Re: OAI::Harvester installation help
I am attempting to use some code which depends on Net::OAI::Harvester, but my attempts to install OAI::Harvester are running into problems with: Any suggestions for getting this installed properly? I'm assuming that this is a case where a simple force install isn't going to get me a working installation... I've used Net::OAI::Harvester on both Ubuntu and Windows XP for my projects. On XP I've used Strawberry Perl, in which installing using CPAN luckily worked without any problem. In Ubuntu, I had to install from synaptic when CPAN failed. If I remember correctly, the command was: # sudo apt-get install libnet-oai-harvester-perl It works better than cpan in managing dependencies in my experience. Regards, Saiful Amin
RE: OAI::Harvester installation help
Thanks for the responses! I was also contacted off-list by Net::OAI::Harvester's maintainer and we tracked the issue down to a rogue standalone release of XML::SAX::Base. Removing that, so that the XML::SAX::Base included with XML::SAX was used instead, resolved my problems and I was then able to install Net::OAI::Harvester cleanly. I am not so familiar with the oai harvesting tools in Perl, so forgive me if I am giving you incorrect information. My vague recollection is that there are several oai harvesters for Perl. There are, but the import tool I'm using is specifically built to use Net::OAI::Harvester. In Ubuntu, I had to install from synaptic when CPAN failed.

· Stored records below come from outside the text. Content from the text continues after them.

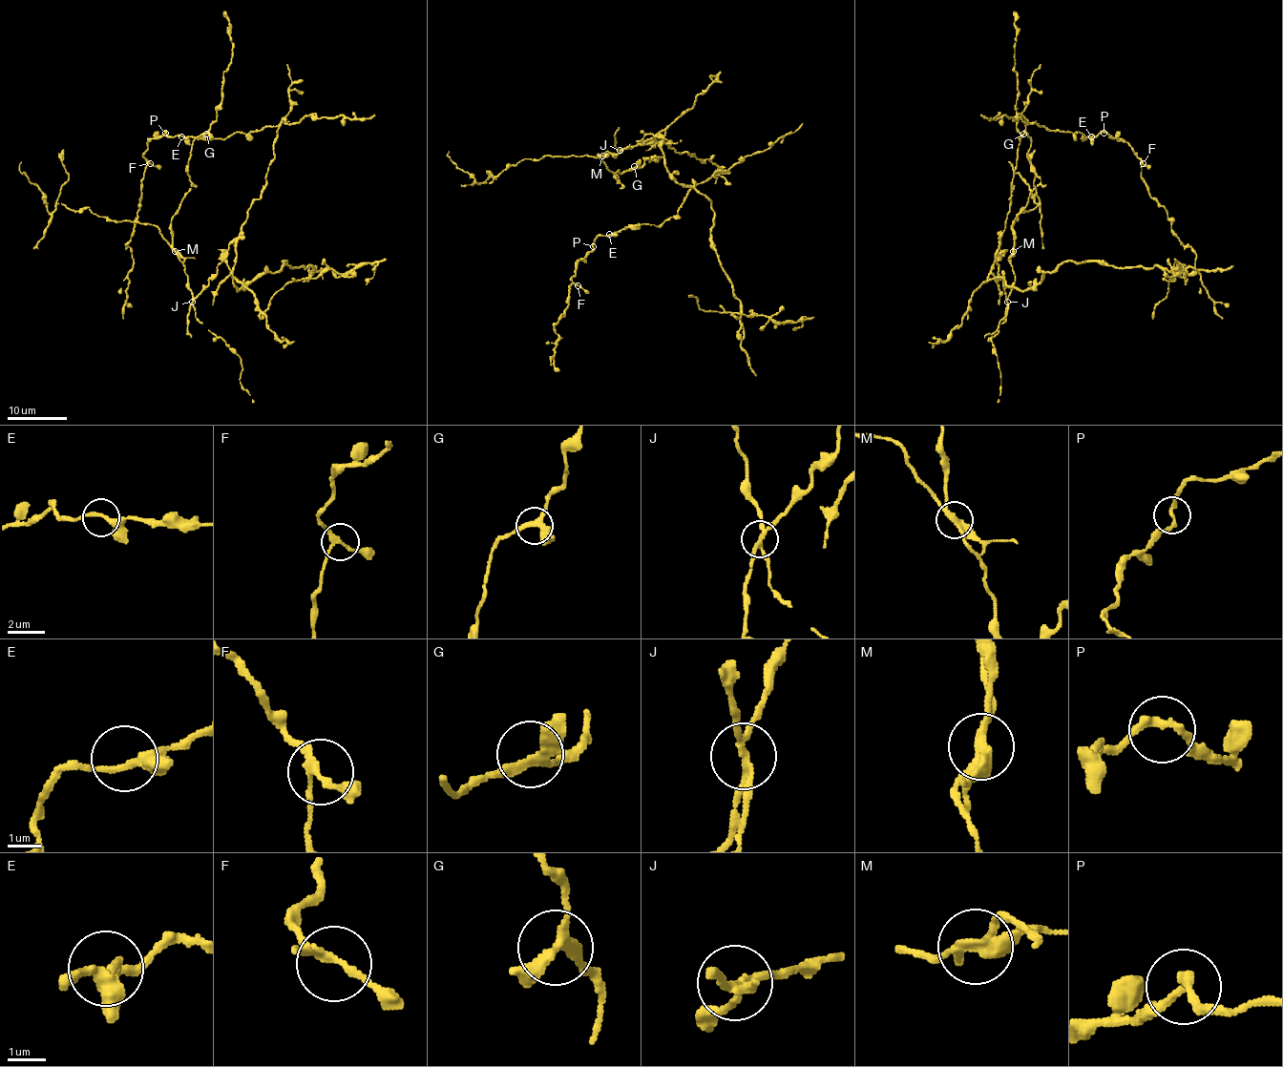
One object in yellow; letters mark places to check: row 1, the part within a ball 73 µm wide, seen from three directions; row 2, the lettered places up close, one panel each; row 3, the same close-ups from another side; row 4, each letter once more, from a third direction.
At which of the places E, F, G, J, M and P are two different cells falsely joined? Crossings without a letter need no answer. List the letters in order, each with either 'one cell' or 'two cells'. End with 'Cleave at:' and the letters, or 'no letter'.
E: one cell
F: one cell
G: one cell
J: two cells
M: two cells
P: one cell
Cleave at: J, M

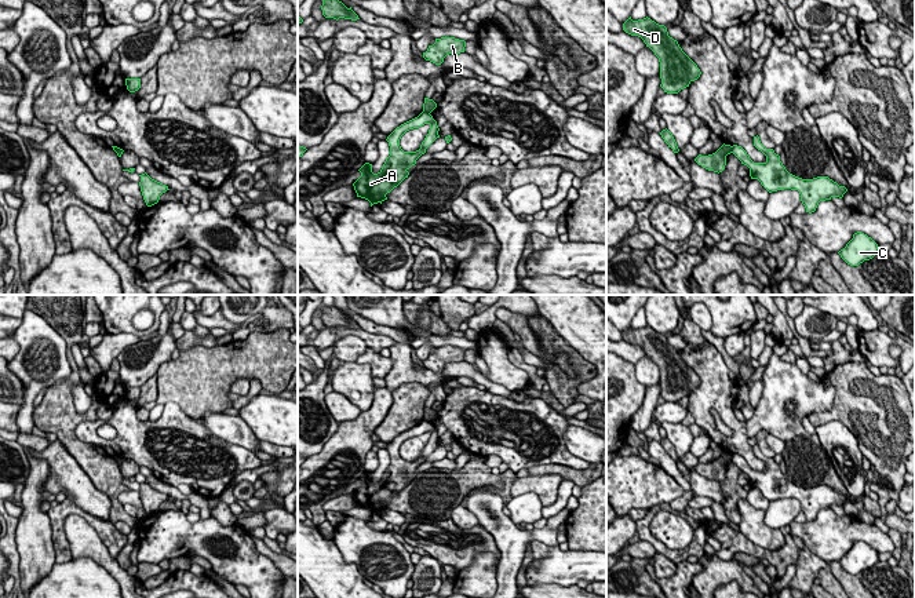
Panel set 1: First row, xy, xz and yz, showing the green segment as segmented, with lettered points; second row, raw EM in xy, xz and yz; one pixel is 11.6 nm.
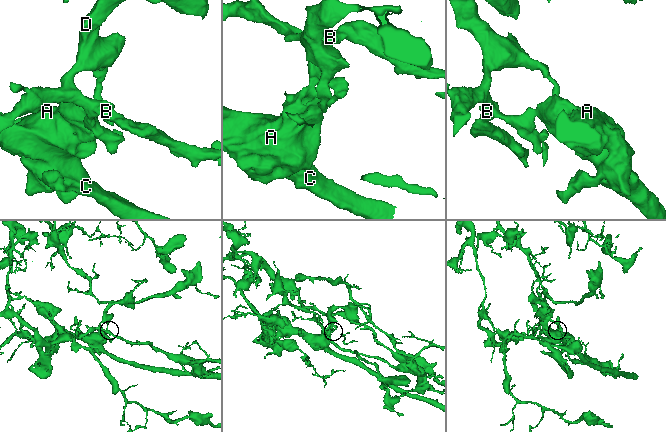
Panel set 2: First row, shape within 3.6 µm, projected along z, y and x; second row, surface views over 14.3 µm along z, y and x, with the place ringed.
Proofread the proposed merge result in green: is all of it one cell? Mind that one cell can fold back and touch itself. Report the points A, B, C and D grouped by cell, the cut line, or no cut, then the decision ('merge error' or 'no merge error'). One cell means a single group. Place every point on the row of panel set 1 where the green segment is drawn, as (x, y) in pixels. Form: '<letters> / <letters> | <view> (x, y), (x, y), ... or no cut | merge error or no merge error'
A C / B D | xz (423, 110), (429, 113) | merge error

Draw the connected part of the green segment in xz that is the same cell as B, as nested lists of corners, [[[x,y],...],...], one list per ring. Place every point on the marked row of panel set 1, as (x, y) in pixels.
[[[455,37],[435,39],[435,43],[433,45],[429,45],[427,51],[423,52],[423,58],[435,65],[441,65],[446,55],[464,52],[464,47],[464,40]]]

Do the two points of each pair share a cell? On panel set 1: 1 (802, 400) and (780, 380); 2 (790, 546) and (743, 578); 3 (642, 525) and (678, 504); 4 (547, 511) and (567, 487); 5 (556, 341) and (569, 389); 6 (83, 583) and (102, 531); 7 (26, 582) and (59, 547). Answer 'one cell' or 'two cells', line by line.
1: one cell
2: two cells
3: two cells
4: one cell
5: one cell
6: two cells
7: two cells

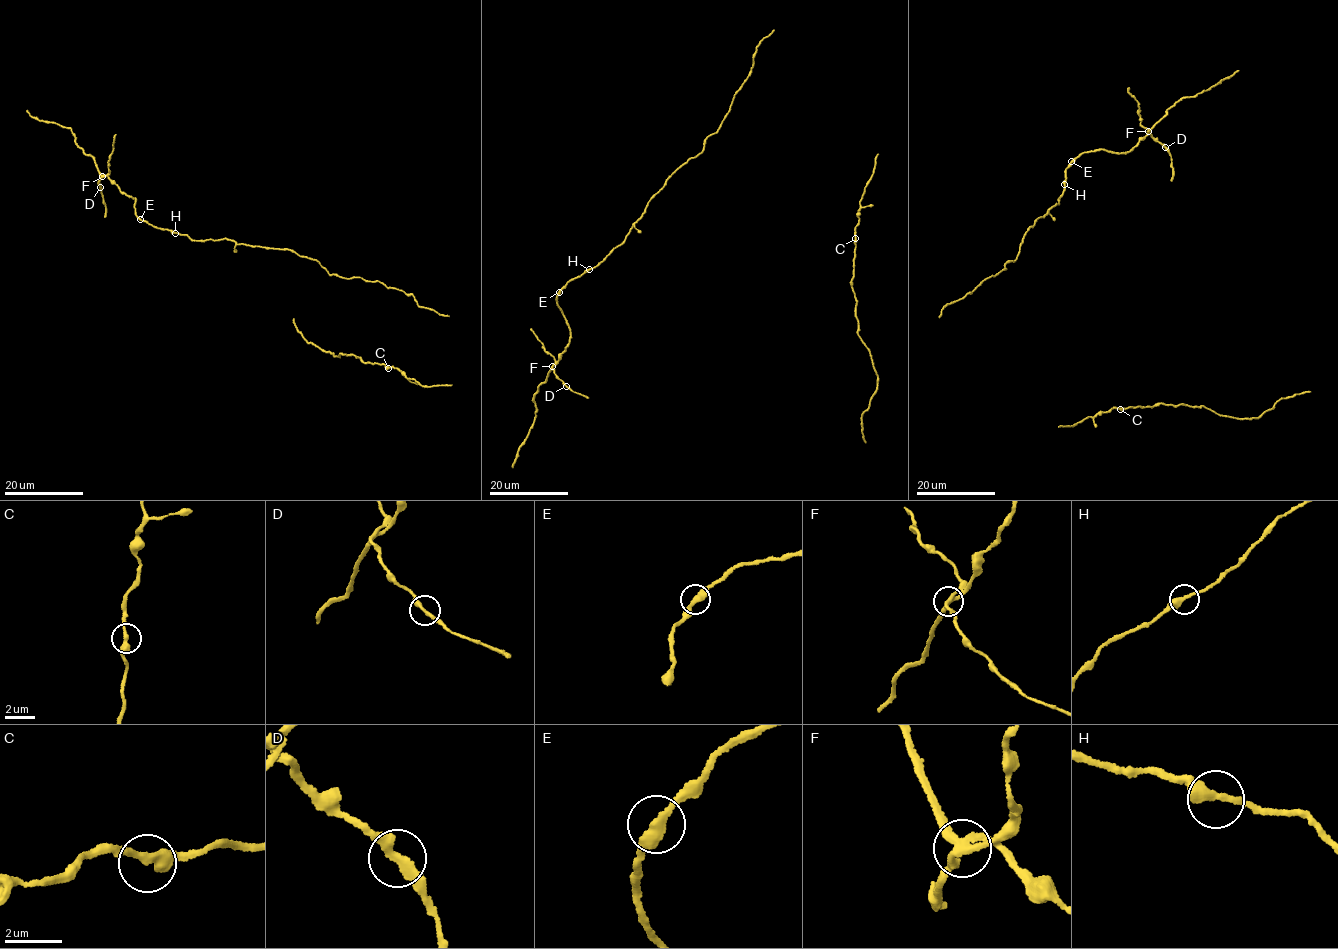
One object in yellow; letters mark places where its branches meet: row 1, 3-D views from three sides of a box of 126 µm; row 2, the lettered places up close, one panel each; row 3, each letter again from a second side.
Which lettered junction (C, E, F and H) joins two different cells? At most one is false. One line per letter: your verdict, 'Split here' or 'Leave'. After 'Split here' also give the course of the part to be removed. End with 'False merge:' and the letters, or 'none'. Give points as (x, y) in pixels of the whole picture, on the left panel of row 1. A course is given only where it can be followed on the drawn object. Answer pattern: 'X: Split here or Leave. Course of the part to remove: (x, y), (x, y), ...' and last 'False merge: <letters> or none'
C: Leave
E: Leave
F: Split here. Course of the part to remove: (102, 176), (110, 171), (109, 155), (115, 134)
H: Leave
False merge: F

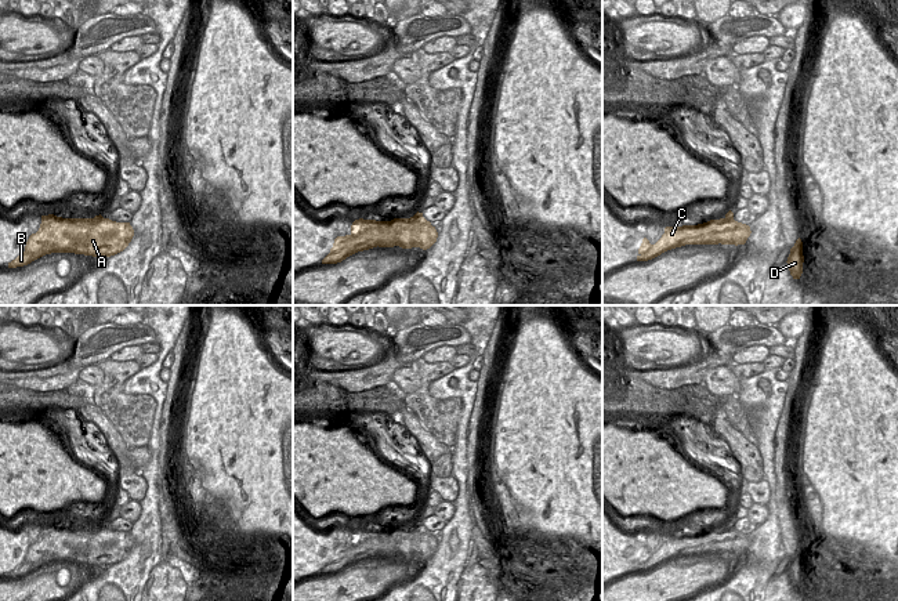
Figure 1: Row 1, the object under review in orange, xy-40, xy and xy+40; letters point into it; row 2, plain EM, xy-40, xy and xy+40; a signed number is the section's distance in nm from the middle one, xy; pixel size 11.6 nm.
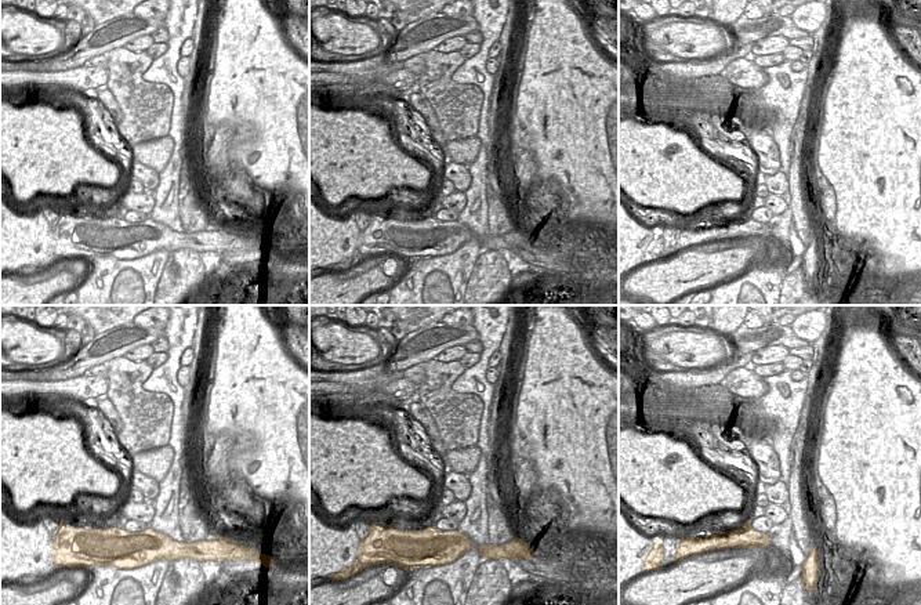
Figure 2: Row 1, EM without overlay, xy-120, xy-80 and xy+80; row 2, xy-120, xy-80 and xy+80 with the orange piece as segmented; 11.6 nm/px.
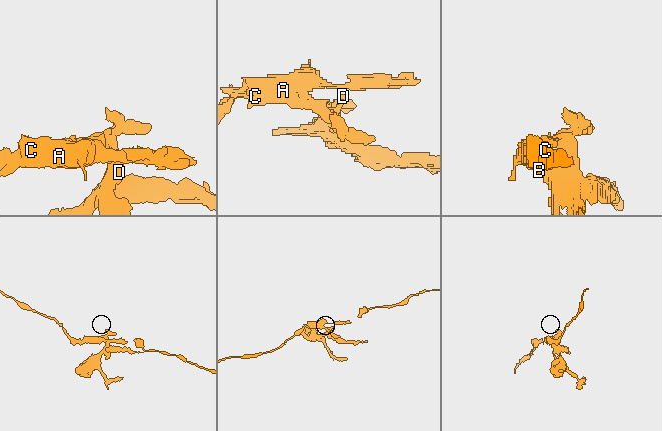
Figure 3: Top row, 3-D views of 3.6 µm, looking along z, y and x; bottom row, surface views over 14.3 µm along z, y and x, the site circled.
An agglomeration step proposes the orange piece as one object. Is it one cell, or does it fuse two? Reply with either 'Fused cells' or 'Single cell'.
Fused cells.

If I remember correctly, the command was: # sudo apt-get install libnet-oai-harvester-perl It works better than cpan in managing dependencies in my experience. Although my dev laptop is Ubuntu, the servers I deploy to tend to be running Very Old Releases of Fedora, so I try to stay within CPAN despite its warts, simply for the sake of broad compatibility. The security of running installation tests is a great bonus, too, though - in this particular case, I expect that installing Ubuntu's packaged version would have gotten me a non-working installation because the rogue XML::SAX::Base would still be there, it just wouldn't have been caught during installation.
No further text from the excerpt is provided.